Dataset excerpts
* * * * * * * * *
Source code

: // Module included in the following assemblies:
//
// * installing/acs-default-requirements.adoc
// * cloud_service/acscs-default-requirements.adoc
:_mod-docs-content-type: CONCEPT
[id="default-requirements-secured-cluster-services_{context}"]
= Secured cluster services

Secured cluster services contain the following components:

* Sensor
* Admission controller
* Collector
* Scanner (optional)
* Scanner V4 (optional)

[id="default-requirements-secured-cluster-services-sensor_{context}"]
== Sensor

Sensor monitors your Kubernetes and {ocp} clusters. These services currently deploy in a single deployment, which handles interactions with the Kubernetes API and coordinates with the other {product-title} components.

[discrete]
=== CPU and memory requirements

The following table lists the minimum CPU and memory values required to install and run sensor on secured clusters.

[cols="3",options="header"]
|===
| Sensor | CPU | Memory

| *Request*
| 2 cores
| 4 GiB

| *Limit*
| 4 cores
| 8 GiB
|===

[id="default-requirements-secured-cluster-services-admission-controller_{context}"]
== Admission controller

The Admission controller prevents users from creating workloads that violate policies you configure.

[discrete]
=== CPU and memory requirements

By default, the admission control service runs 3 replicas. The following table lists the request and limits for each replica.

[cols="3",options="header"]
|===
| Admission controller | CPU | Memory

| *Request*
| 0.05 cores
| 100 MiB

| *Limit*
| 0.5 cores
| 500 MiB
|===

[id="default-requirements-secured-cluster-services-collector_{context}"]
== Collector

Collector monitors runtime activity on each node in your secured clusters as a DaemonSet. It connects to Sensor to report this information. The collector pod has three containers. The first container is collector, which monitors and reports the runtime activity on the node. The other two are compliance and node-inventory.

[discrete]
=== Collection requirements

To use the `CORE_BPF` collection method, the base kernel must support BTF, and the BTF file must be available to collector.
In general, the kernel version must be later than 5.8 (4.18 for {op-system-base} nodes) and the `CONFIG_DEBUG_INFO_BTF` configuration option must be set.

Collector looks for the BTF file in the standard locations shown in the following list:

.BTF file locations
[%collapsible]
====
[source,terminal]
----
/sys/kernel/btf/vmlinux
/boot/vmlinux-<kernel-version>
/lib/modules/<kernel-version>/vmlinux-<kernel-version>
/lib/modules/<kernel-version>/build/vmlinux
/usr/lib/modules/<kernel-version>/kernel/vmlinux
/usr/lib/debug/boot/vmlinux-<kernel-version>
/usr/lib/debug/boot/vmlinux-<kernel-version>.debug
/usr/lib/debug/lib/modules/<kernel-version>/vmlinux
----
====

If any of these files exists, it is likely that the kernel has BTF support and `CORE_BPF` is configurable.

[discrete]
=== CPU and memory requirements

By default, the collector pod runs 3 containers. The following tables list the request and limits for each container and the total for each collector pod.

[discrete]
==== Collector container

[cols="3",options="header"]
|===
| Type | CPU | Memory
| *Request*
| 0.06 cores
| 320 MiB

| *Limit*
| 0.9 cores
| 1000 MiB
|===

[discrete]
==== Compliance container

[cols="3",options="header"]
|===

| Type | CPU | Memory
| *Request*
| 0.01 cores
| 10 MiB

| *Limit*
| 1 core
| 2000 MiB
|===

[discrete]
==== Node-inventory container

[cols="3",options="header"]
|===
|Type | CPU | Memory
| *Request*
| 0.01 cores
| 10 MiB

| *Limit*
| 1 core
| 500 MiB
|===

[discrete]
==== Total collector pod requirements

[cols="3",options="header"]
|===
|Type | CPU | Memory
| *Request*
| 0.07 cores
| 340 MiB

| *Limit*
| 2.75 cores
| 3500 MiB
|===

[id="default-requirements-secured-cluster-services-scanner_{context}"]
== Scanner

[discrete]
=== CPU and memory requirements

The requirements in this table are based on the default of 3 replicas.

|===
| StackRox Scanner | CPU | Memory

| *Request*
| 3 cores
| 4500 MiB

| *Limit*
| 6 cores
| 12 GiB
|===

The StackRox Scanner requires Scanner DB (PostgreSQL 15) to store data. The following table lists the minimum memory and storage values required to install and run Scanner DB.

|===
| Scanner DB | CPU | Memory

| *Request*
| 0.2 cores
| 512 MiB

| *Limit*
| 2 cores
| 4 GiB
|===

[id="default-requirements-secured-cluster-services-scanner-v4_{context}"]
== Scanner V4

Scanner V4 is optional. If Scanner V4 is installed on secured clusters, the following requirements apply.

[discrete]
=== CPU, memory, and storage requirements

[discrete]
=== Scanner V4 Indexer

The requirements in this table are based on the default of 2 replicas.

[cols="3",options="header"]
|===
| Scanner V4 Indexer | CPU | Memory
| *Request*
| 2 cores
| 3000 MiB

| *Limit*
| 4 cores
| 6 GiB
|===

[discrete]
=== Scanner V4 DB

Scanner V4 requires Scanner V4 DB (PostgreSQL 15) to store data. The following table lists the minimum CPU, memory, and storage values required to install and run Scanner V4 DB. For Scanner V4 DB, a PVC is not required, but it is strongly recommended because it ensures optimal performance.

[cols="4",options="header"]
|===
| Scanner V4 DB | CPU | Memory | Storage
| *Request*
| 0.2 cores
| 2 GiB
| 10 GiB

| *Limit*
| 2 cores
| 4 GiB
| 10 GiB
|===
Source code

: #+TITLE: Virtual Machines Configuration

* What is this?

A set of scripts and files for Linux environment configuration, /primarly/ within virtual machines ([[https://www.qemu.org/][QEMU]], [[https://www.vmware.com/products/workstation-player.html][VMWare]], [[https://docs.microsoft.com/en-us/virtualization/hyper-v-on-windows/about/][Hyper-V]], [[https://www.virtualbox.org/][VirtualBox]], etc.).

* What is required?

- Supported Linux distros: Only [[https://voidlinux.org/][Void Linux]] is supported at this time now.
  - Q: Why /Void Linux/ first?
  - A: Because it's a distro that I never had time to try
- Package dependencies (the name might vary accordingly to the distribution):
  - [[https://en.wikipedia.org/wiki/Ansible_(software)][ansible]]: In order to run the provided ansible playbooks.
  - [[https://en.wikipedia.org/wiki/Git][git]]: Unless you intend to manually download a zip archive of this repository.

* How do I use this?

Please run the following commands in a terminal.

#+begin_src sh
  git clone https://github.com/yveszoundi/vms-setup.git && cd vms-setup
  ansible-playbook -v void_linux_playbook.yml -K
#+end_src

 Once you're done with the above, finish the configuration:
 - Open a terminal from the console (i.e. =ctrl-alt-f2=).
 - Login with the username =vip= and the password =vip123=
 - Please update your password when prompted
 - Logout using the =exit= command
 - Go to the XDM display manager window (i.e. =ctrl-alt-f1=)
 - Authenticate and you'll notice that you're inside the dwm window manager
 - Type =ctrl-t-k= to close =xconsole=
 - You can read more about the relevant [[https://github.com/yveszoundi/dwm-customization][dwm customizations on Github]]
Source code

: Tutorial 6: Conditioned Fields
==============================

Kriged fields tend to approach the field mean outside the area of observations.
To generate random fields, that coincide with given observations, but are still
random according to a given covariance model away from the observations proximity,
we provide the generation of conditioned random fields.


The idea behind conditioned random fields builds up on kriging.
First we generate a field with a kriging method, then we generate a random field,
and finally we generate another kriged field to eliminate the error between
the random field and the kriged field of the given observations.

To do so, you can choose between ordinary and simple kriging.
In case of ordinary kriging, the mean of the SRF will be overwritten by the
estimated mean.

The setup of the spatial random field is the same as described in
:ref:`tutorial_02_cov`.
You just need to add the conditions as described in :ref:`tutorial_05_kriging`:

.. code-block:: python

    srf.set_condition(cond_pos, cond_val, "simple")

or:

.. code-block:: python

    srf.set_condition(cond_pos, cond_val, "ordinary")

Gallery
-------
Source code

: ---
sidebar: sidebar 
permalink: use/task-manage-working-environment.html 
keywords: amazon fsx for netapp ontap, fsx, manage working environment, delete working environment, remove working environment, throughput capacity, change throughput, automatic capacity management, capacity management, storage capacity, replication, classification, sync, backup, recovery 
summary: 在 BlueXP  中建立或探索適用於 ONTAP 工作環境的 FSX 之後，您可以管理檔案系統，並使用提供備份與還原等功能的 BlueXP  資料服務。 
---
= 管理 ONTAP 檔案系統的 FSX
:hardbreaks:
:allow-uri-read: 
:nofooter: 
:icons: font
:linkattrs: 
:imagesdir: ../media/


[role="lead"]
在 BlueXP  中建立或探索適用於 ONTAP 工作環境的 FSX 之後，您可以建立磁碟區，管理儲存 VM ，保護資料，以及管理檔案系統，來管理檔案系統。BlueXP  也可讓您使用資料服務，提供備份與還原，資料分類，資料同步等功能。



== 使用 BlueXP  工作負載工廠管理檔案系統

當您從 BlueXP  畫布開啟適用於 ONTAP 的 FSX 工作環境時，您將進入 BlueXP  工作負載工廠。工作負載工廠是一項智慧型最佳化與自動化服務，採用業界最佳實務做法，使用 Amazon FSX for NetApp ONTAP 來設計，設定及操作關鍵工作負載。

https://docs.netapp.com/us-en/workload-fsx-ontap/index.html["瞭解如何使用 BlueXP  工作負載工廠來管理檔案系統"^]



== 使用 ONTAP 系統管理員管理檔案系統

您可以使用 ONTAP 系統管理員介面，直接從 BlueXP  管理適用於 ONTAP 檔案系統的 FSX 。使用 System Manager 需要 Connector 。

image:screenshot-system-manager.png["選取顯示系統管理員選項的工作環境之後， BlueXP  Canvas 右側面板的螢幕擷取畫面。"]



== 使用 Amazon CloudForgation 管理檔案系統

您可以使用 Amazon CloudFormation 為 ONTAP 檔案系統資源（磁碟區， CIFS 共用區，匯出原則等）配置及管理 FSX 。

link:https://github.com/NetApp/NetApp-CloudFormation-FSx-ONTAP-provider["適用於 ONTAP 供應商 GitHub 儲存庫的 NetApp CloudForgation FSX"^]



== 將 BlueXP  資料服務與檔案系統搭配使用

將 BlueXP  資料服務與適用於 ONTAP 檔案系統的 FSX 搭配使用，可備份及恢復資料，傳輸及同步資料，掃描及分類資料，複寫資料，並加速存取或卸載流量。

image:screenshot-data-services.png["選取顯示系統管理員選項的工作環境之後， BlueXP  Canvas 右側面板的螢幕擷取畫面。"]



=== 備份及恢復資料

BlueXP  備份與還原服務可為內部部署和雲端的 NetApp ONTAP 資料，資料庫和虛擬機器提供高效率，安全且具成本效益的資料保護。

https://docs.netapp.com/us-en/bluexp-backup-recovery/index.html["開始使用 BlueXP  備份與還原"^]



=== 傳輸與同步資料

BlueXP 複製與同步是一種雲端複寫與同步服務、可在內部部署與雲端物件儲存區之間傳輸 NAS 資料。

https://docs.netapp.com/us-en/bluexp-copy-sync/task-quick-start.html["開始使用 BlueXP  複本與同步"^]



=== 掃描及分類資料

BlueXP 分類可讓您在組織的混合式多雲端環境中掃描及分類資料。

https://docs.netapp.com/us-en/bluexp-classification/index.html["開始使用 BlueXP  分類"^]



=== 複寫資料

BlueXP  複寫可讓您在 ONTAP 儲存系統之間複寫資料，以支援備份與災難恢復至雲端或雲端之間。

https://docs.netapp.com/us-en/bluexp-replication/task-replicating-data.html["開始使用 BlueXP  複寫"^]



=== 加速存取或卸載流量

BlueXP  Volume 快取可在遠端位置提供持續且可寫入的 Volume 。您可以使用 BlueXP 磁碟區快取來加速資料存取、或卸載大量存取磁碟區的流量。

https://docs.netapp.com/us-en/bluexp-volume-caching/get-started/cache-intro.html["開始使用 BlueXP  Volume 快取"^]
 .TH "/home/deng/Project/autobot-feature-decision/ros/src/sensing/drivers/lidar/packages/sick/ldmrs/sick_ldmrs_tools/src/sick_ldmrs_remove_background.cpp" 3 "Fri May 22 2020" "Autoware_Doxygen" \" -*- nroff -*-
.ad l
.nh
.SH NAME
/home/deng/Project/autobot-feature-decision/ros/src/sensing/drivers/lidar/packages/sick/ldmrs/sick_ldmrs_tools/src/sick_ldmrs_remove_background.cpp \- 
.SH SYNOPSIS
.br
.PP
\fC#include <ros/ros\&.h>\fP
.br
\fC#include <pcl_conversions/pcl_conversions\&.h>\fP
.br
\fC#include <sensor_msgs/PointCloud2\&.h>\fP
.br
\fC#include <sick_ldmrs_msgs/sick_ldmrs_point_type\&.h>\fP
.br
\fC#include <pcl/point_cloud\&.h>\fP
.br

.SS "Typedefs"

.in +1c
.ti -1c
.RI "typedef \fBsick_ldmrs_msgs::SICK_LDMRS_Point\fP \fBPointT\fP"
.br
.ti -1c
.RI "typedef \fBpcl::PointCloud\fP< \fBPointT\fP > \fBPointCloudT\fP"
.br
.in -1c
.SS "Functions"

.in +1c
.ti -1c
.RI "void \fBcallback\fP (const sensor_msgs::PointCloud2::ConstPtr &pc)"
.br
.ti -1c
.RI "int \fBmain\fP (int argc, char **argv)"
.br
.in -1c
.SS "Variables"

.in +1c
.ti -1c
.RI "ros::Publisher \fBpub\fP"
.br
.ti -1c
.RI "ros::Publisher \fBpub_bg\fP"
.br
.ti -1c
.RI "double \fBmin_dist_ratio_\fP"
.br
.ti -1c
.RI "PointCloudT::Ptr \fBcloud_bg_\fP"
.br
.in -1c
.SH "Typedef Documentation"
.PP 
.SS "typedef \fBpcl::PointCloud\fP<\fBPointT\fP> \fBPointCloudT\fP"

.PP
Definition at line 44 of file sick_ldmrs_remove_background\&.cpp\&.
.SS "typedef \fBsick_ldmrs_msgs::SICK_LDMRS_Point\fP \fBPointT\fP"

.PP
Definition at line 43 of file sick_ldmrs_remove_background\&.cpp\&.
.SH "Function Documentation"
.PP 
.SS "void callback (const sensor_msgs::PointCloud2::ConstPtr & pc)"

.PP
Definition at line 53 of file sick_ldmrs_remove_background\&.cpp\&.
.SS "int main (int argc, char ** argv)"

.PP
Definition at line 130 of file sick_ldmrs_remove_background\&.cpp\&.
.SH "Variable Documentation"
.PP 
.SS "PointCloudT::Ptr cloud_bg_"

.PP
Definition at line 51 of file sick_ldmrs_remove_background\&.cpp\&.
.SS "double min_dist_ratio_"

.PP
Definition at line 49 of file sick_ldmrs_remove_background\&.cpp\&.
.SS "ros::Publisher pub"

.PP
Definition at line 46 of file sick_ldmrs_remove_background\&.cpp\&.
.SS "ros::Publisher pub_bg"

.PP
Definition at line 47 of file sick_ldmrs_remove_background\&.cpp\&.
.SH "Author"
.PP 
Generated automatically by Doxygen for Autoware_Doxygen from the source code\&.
* * * * * * * * *
Check the lines above and copy each one that includes "locations".

SOLUTION TO THE PROBLEM
Collector looks for the BTF file in the standard locations shown in the following list:
.BTF file locations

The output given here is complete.